## Short problem:
From the records below, pull out every line that contains the string "position". Case counts.

● ● ● ● ●

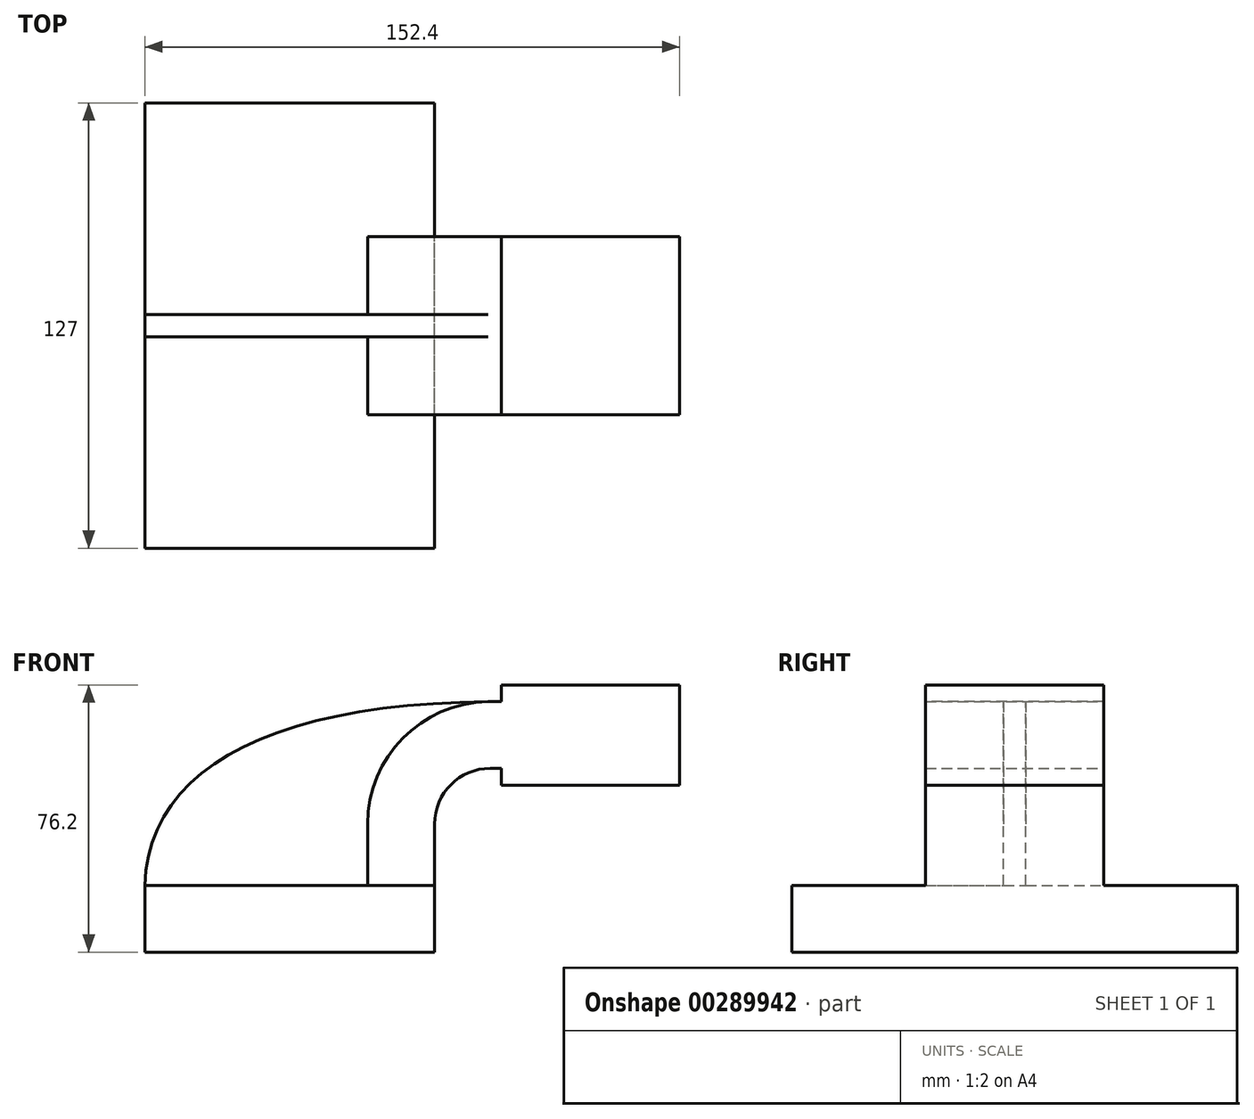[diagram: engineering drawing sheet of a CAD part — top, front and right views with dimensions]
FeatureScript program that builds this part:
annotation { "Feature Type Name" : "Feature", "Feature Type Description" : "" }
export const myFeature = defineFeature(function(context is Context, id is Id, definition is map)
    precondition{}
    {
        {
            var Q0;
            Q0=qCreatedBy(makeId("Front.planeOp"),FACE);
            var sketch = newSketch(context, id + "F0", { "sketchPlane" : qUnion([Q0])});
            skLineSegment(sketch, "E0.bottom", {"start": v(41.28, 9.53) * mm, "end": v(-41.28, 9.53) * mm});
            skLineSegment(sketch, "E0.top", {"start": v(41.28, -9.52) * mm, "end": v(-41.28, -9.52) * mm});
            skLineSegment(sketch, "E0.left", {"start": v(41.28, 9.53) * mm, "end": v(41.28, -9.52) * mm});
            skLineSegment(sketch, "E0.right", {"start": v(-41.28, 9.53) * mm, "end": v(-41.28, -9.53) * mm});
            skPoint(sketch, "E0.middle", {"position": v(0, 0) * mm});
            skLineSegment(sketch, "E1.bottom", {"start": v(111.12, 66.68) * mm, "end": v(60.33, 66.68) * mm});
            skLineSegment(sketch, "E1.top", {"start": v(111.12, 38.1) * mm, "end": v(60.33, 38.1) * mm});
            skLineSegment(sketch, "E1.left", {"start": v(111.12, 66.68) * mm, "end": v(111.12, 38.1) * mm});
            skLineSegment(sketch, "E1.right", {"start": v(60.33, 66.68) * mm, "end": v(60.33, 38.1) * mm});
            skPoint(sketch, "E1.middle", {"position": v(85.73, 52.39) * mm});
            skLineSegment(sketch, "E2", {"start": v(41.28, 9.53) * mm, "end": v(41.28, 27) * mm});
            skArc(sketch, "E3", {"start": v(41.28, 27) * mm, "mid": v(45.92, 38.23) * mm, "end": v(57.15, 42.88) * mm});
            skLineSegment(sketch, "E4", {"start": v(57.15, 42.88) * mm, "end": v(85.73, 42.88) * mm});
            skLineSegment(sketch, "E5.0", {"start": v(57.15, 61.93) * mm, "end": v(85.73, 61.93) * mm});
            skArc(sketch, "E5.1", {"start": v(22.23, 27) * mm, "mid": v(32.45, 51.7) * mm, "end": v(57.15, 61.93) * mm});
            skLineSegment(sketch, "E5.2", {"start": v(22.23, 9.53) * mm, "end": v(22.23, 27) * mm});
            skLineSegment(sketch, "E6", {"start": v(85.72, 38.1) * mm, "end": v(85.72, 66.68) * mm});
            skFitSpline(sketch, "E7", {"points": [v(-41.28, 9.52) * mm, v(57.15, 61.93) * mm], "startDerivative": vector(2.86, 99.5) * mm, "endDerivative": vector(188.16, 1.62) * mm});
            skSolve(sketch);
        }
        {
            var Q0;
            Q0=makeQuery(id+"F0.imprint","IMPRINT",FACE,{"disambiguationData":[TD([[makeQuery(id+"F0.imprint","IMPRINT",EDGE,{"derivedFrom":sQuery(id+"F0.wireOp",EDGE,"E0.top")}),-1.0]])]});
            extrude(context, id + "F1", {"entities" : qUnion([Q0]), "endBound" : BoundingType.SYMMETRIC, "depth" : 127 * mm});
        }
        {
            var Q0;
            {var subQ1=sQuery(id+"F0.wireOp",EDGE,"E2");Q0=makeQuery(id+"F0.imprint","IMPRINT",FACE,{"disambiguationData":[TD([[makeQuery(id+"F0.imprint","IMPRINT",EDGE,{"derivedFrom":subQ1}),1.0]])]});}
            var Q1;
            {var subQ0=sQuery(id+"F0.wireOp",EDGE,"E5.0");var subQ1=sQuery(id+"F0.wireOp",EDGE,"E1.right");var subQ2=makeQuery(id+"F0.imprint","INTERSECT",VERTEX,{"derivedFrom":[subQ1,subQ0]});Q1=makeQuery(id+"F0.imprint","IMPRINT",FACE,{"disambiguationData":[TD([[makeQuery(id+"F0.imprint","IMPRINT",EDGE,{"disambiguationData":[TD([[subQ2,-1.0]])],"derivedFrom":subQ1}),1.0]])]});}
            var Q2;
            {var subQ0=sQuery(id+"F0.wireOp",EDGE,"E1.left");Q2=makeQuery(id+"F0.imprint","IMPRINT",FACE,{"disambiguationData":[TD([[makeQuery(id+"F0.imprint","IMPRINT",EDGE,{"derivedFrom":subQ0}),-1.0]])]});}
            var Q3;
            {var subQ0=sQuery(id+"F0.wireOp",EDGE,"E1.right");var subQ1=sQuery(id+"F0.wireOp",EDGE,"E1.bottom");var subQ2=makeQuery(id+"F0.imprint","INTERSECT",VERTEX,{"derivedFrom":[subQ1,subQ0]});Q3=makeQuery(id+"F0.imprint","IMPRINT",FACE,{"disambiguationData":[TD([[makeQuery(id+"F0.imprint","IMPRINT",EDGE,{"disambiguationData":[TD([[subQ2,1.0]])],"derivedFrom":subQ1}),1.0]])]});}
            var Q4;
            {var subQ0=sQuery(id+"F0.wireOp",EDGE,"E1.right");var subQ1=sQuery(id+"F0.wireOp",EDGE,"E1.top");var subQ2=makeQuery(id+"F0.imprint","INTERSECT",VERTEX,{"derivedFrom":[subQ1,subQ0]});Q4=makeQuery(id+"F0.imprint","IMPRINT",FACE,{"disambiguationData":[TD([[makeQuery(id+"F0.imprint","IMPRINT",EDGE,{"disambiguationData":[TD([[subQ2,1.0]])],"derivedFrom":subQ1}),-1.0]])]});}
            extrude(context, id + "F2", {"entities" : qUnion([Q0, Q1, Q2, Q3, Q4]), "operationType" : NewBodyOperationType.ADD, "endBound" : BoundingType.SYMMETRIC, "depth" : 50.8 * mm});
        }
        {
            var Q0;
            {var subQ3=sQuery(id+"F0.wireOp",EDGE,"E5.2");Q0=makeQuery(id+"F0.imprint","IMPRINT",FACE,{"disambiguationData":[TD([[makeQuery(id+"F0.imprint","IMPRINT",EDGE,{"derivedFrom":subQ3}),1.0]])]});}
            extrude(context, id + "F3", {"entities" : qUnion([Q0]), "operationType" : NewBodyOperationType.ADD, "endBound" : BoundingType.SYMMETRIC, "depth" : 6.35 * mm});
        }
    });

● ● ● ● ●

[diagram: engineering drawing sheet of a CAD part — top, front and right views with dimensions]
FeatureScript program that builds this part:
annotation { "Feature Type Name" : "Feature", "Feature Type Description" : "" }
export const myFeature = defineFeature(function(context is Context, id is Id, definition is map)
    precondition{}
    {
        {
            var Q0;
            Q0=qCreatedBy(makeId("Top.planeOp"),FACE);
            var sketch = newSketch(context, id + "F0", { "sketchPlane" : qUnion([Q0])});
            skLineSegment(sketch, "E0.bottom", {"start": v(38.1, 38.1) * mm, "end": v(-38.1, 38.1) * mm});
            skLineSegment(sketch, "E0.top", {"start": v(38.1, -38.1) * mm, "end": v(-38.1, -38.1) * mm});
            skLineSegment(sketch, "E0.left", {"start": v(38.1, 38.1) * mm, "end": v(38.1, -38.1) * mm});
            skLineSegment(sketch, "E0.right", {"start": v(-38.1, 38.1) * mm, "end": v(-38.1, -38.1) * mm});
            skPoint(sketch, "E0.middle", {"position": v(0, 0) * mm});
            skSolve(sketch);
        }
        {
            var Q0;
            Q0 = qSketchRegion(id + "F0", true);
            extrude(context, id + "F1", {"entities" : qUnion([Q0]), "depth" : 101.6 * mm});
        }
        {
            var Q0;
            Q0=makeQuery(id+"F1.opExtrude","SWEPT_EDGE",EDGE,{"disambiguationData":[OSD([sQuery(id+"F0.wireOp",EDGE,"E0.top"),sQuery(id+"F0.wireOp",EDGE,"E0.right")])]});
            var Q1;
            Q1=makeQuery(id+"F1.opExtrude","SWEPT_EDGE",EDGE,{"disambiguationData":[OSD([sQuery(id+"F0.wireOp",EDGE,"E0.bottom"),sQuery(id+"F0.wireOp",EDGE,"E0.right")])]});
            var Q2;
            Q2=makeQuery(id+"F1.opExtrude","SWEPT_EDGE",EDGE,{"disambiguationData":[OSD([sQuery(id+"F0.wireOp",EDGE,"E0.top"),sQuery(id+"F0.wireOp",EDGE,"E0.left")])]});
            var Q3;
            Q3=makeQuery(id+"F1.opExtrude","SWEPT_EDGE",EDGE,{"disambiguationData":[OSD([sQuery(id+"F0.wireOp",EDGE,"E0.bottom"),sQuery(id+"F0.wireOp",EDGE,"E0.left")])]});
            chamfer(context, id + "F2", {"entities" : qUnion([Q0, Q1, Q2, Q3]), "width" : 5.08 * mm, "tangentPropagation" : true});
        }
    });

● ● ● ● ●

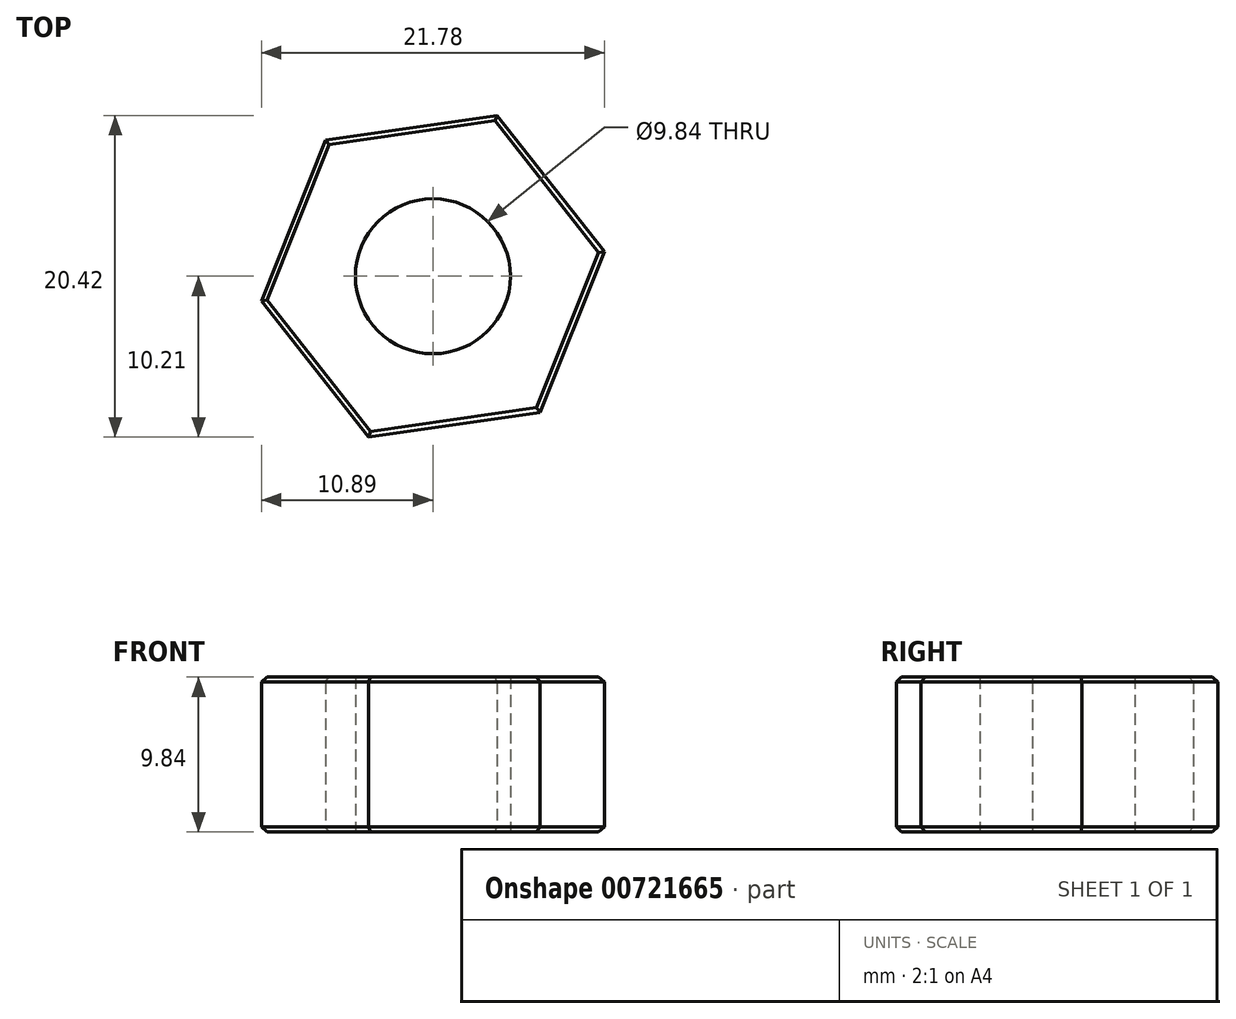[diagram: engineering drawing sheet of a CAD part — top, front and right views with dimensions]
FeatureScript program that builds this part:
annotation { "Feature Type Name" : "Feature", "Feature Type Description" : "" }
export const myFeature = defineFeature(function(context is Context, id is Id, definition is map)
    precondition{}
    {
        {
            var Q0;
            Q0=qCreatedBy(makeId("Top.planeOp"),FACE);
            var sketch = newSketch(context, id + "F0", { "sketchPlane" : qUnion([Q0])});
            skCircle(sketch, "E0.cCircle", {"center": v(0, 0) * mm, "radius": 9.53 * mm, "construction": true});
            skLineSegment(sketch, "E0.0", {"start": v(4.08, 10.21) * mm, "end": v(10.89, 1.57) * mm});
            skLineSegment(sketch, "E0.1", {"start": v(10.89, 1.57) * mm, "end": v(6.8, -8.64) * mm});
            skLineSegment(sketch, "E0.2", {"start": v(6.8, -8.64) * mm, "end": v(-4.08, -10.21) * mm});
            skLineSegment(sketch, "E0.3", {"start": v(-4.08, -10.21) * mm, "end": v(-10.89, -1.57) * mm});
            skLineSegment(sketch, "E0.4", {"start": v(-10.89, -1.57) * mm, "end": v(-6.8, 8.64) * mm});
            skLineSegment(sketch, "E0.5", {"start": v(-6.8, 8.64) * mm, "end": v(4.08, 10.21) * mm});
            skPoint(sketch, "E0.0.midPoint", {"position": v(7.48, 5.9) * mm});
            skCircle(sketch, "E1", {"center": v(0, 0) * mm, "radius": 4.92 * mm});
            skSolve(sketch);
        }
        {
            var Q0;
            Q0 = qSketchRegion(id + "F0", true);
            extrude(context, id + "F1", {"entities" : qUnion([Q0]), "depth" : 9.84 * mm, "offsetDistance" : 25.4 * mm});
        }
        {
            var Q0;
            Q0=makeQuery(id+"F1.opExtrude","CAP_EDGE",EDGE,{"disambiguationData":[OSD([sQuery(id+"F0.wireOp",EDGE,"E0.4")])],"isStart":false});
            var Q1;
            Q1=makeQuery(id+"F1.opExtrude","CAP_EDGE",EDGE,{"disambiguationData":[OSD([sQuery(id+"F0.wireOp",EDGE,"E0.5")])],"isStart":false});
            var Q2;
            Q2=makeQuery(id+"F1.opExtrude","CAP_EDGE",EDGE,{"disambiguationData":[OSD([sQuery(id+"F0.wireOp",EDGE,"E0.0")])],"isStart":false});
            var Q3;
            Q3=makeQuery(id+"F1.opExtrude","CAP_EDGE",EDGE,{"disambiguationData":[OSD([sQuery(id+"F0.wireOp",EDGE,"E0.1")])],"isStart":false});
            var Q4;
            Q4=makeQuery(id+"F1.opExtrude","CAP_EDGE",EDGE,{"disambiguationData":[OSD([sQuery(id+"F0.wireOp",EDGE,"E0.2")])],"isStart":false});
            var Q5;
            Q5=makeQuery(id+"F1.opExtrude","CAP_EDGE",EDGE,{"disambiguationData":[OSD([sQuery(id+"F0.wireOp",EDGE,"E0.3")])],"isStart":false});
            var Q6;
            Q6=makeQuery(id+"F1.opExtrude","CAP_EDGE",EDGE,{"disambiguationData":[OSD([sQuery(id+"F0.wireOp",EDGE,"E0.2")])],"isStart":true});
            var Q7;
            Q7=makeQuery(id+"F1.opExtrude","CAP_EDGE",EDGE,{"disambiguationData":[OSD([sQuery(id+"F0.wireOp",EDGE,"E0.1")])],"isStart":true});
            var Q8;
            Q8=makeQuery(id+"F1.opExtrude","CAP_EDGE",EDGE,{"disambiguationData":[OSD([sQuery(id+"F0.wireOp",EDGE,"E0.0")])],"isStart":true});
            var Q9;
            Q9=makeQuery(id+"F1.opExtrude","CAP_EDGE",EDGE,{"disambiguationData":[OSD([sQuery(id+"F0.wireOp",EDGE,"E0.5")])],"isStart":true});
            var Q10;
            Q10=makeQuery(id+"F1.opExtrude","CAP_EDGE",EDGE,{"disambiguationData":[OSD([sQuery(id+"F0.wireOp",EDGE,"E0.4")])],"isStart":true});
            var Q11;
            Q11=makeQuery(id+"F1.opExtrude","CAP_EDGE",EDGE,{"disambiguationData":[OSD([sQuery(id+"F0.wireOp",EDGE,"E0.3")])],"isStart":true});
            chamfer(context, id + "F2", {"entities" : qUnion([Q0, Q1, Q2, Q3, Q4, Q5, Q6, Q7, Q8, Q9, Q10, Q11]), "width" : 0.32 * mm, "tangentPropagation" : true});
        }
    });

● ● ● ● ●

## Output of the exercise:
            skPoint(sketch, "E0.middle", {"position": v(0, 0) * mm});
            skPoint(sketch, "E1.middle", {"position": v(85.73, 52.39) * mm});
            skPoint(sketch, "E0.middle", {"position": v(0, 0) * mm});
            skPoint(sketch, "E0.0.midPoint", {"position": v(7.48, 5.9) * mm});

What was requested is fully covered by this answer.